FCC Mulls Cable-DBS Cross-Ownership Ban

The Federal Communications Commission is considering rules to restrict the common ownership of cable systems and direct-broadcast satellite carriers —a move opposed by FCC chairman Michael Powell three years ago.

As part of its effort to limit the size of cable operators, the agency last week said it may be necessary to keep cable out of the DBS business to ensure that a cable-DBS combination cannot monopolize the program-acquisition market.

The 68-million-subscriber cable industry controls 77 percent of the pay TV market; with 16 million subscribers, DBS carriers control 18 percent.

The FCC is working to craft cable-ownership rules designed to place limits on how large a single MSO may grow and to limit the number of affiliated cable networks an MSO may carry on its systems.
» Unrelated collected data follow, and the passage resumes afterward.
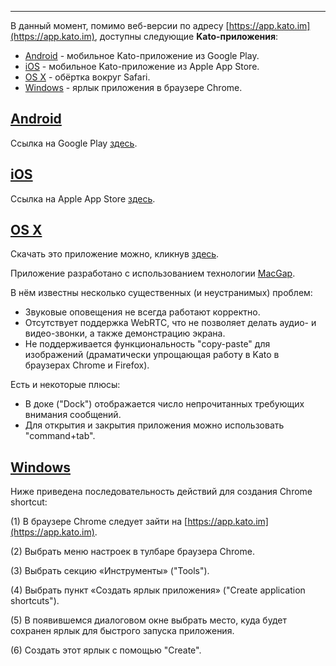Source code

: ***

В данный момент, помимо веб-версии по адресу  [https://app.kato.im](https://app.kato.im), доступны следующие **Kato-приложения**:

 - [Android](/articles/ru/extra/apps#android) - мобильное Kato-приложение из Google Play.
 - [iOS](/articles/ru/extra/apps#ios) - мобильное Kato-приложение из Apple App Store.
 - [OS X](/articles/ru/extra/apps#osx) - обёртка вокруг Safari. 
 - [Windows](/articles/ru/extra/apps#windows) - ярлык приложения в браузере Chrome.

## <a href="#android" name="android">Android</a>

Ссылка на Google Play <a href="https://play.google.com/store/apps/details?id=im.kato" target="_blank">здесь</a>.

## <a href="#ios" name="ios">iOS</a>

Ссылка на Apple App Store <a href="https://itunes.apple.com/us/app/kato/id862791364" target="_blank">здесь</a>.

## <a href="#osx" name="osx">OS X</a>

Скачать это приложение можно, кликнув [здесь](http://labs.kato.im/Kato.pkg).

Приложение разработано с использованием технологии [MacGap](https://github.com/MacGapProject/MacGap1). 

В нём известны несколько существенных (и неустранимых) проблем:

- Звуковые оповещения не всегда работают корректно.
- Отсутствует поддержка WebRTC, что не позволяет делать аудио- и видео-звонки, а также демонстрацию экрана.
- Не поддерживается функциональность "copy-paste" для изображений (драматически упрощающая работу в Kato в браузерах Chrome и Firefox).

Есть и некоторые плюсы: 

 - В доке ("Dock") отображается число непрочитанных требующих внимания сообщений.
 - Для открытия и закрытия приложения можно использовать "command+tab".

## <a href="#windows" name="windows">Windows</a>

Ниже приведена последовательность действий для создания Chrome shortcut:

(1) В браузере Chrome следует зайти на [https://app.kato.im](https://app.kato.im).

(2) Выбрать меню настроек в тулбаре браузера Chrome.

(3) Выбрать секцию «Инструменты» ("Tools").

(4) Выбрать пункт «Создать ярлык приложения» ("Create application shortcuts").

(5) В появившемся диалоговом окне выбрать место, куда будет сохранен ярлык для быстрого запуска приложения. 

(6) Создать этот ярлык с помощью "Create".
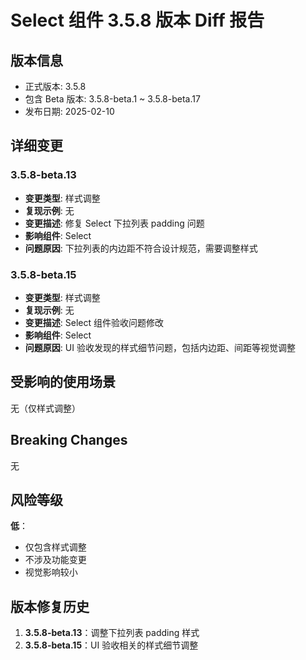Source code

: # Select 组件 3.5.8 版本 Diff 报告

## 版本信息
- 正式版本: 3.5.8
- 包含 Beta 版本: 3.5.8-beta.1 ~ 3.5.8-beta.17
- 发布日期: 2025-02-10

## 详细变更

### 3.5.8-beta.13
- **变更类型**: 样式调整
- **复现示例**: 无
- **变更描述**: 修复 Select 下拉列表 padding 问题
- **影响组件**: Select
- **问题原因**: 下拉列表的内边距不符合设计规范，需要调整样式

### 3.5.8-beta.15
- **变更类型**: 样式调整
- **复现示例**: 无
- **变更描述**: Select 组件验收问题修改
- **影响组件**: Select
- **问题原因**: UI 验收发现的样式细节问题，包括内边距、间距等视觉调整

## 受影响的使用场景

无（仅样式调整）

## Breaking Changes

无

## 风险等级

**低**：
- 仅包含样式调整
- 不涉及功能变更
- 视觉影响较小

## 版本修复历史

1. **3.5.8-beta.13**：调整下拉列表 padding 样式
2. **3.5.8-beta.15**：UI 验收相关的样式细节调整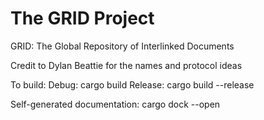 # The GRID Project
GRID: The Global Repository of Interlinked Documents

Credit to Dylan Beattie for the names and protocol ideas

To build:
Debug: cargo build
Release: cargo build --release

Self-generated documentation: cargo dock --open

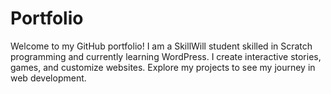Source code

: # Portfolio
Welcome to my GitHub portfolio! I am a SkillWill student skilled in Scratch programming and currently learning WordPress. I create interactive stories, games, and customize websites. Explore my projects to see my journey in web development.
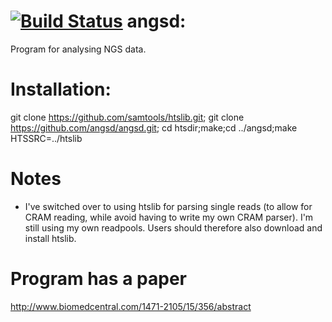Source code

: [![Build Status](https://travis-ci.org/ANGSD/angsd.svg?branch=master)](https://travis-ci.org/ANGSD/angsd)
angsd:
=====
Program for analysing NGS data. 
 
Installation:
=====
git clone https://github.com/samtools/htslib.git;
git clone https://github.com/angsd/angsd.git;
cd htsdir;make;cd ../angsd;make HTSSRC=../htslib


Notes
====
* I've switched over to using htslib for parsing single reads (to allow for CRAM reading, while avoid having to write my own CRAM parser). I'm still using my own readpools. Users should therefore also download and install htslib.

Program has a paper
=====
http://www.biomedcentral.com/1471-2105/15/356/abstract

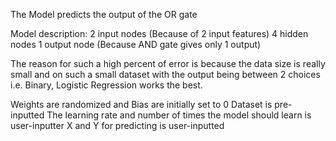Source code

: The Model predicts the output of the OR gate

Model description:
2 input nodes (Because of 2 input features)
4 hidden nodes
1 output node (Because AND gate gives only 1 output)

The reason for such a high percent of error is because the data size is really small and on such a small dataset with the output being between 2 choices i.e. Binary, Logistic Regression works the best.

Weights are randomized and Bias are initially set to 0
Dataset is pre-inputted
The learning rate and number of times the model should learn is user-inputter
X and Y for predicting is user-inputted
Under FCC rules overturned by a federal court in March, the agency barred a single MSO from serving more than 30 percent of all U.S. subscribers to cable and other pay-TV providers and from occupying more than 40 percent of the first 75 channels with affiliated programming.

In February 1998, the FCC initiated a cable-DBS cross-ownership rulemaking at a time when PrimeStar Inc. — the medium-power DBS carrier owned by major cable MSOs — was seeking FCC approval to acquire a key DBS license from News Corp. and MCI Communications Corp.

Powell, then an FCC member in the Republican minority, criticized the step as premature. The FCC had the adequate authority to address any cross-ownership problems presented by the PrimeStar deal, he said.

"There might be cause for considering a rule if we were seeing numerous cable-DBS combinations, and if we were seeing anti-competitive effects, and if we saw that our existing powers were insufficient to address these problems. But that is not the case," Powell wrote in a statement dissenting from the cable-DBS probe.

The FCC's interest in barring cable-DBS combinations didn't move past the proposal stage. Three months after the agency's plan surfaced, the Justice Department filed an antitrust suit to block the PrimeStar deal, and the company called off the transaction in October.